Art Gallery Theorems and Algorithms is a mathematical monograph on topics related to the art gallery problem, on finding positions for guards within a polygonal museum floorplan so that all points of the museum are visible to at least one guard, and on related problems in computational geometry concerning polygons. It was written by Joseph O'Rourke, and published in 1987 in the International Series of Monographs on Computer Science of the Oxford University Press. Only 1000 copies were produced before the book went out of print, so to keep this material accessible O'Rourke has made a pdf version of the book available online.

==Topics==
The art gallery problem, posed by Victor Klee in 1973, asks for the number of points at which to place guards inside a polygon (representing the floor plan of a museum) so that each point within the polygon is visible to at least one guard. Václav Chvátal provided the first proof that the answer is at most $\lfloor n/3\rfloor$ for a polygon with $n$ corners, but a simplified proof by Steve Fisk based on graph coloring and polygon triangulation is more widely known. This is the opening material of the book, which goes on to covers topics including visibility, decompositions of polygons, coverings of polygons, triangulations and triangulation algorithms, and higher-dimensional generalizations, including the result that some polyhedra such as the Schönhardt polyhedron do not have triangulations without additional vertices. More generally, the book has as a theme "the interplay between discrete and computational geometry".

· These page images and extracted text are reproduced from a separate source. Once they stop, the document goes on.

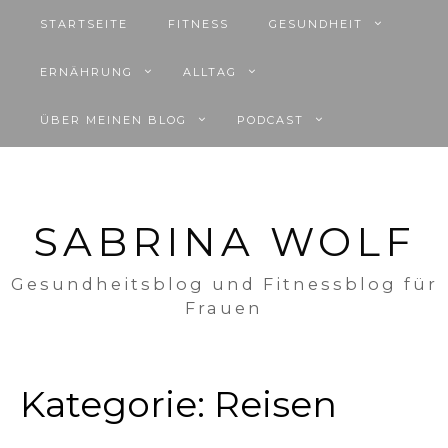
STARTSEITE
FITNESS
GESUNDHEIT
ERNÄHRUNG
ALLTAG
ÜBER MEINEN BLOG
PODCAST
SABRINA WOLF
Gesundheitsblog und Fitnessblog für
Frauen
Kategorie:
Reisen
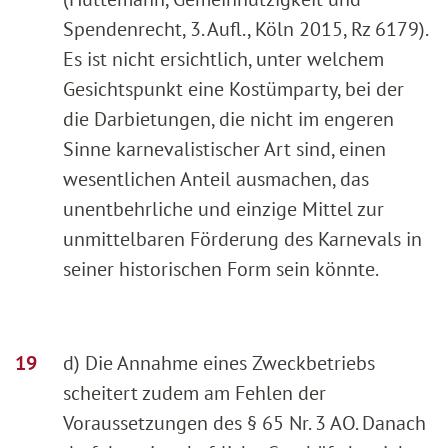
Spendenrecht, 3. Aufl., Köln 2015, Rz 6179).
Es ist nicht ersichtlich, unter welchem
Gesichtspunkt eine Kostümparty, bei der
die Darbietungen, die nicht im engeren
Sinne karnevalistischer Art sind, einen
wesentlichen Anteil ausmachen, das
unentbehrliche und einzige Mittel zur
unmittelbaren Förderung des Karnevals in
seiner historischen Form sein könnte.
d) Die Annahme eines Zweckbetriebs
scheitert zudem am Fehlen der
Voraussetzungen des § 65 Nr. 3 AO. Danach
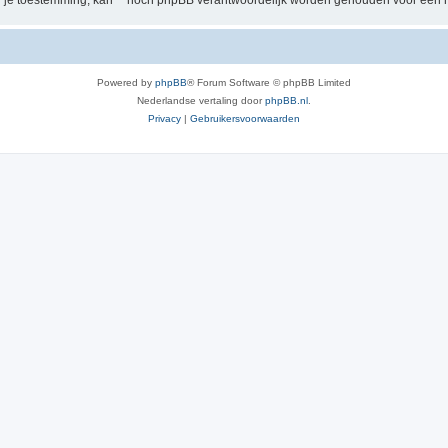
der je toestemming, kan “” nóch phpBB verantwoordelijk worden gehouden voor een 
Powered by
phpBB
® Forum Software © phpBB Limited
Nederlandse vertaling door
phpBB.nl
.
Privacy
|
Gebruikersvoorwaarden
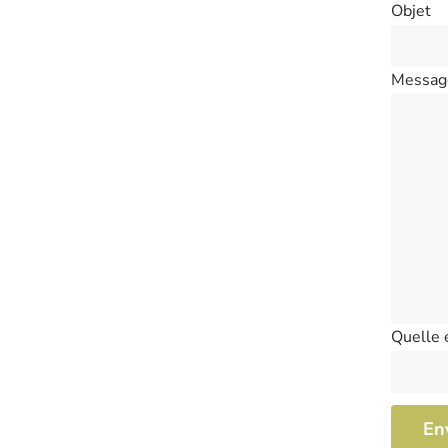
Objet
Messag
Quelle 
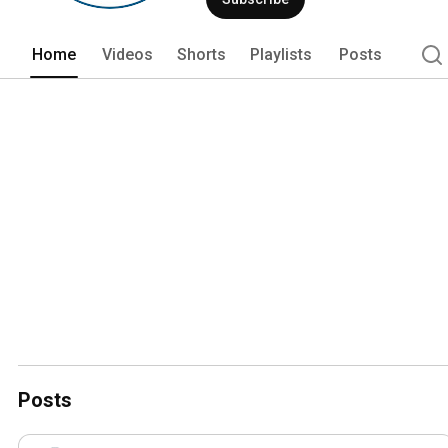
Home
Videos
Shorts
Playlists
Posts
Posts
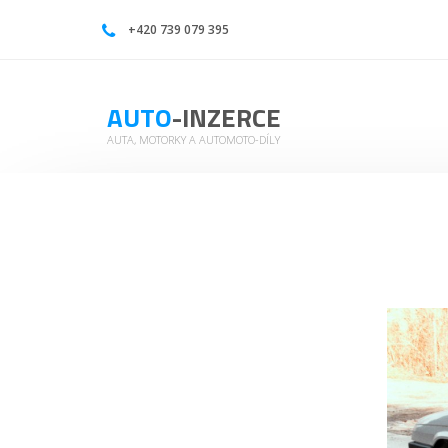
Škoda 782 – Sedan zůstal stranou | Auto-inzerce
+420 739 079 395
AUTO
-INZERCE
AUTA, MOTORKY A AUTOMOTO-DÍLY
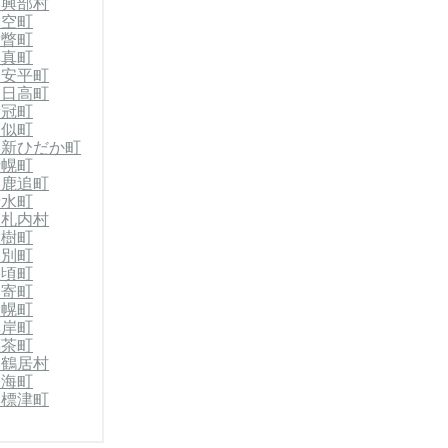
西興部村
大空町
壮瞥町
厚真町
郡安平町
郡日高町
新冠町
様似町
郡新ひだか町
士幌町
郡鹿追町
清水町
中札内村
大樹町
幕別町
豊頃町
足寄町
浦幌町
厚岸町
標茶町
郡鶴居村
別海町
郡標津町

It has 10 chapters, whose topics include the original art gallery theorem and Fisk's triangulation-based proof; rectilinear polygons; guards that can patrol a line segment rather than a single point; special classes of polygons including star-shaped polygons, spiral polygons, and monotone polygons; non-simple polygons; prison yard problems, in which the guards must view the exterior, or both the interior and exterior, of a polygon; visibility graphs; visibility algorithms; the computational complexity of minimizing the number of guards; and three-dimensional generalizations.

==Audience and reception==
The book only requires an undergraduate-level knowledge of graph theory and algorithms. However, it lacks exercises, and is organized more as a monograph than as a textbook. Despite warning that it omits some details that would be important to implementors of the algorithms that it describes, and does not describe algorithms that perform well on random inputs despite poor worst-case complexity, reviewer Wm. Randolph Franklin recommends it "for the library of every geometer".

Reviewer Herbert Edelsbrunner writes that "This book is the most comprehensive collection of results on polygons currently available and thus earns its place as a standard text in computational geometry. It is very well written and a pleasure to read." However, reviewer Patrick J. Ryan complains that some of the book's proofs are inelegant, and reviewer David Avis, writing in 1990, noted that already by that time there were "many new developments" making the book outdated. Nevertheless, Avis writes that "the book succeeds on a number of levels", as an introductory text for undergraduates or for researchers in other areas, and as an invitation to solve the "many unsolved questions" remaining in this area.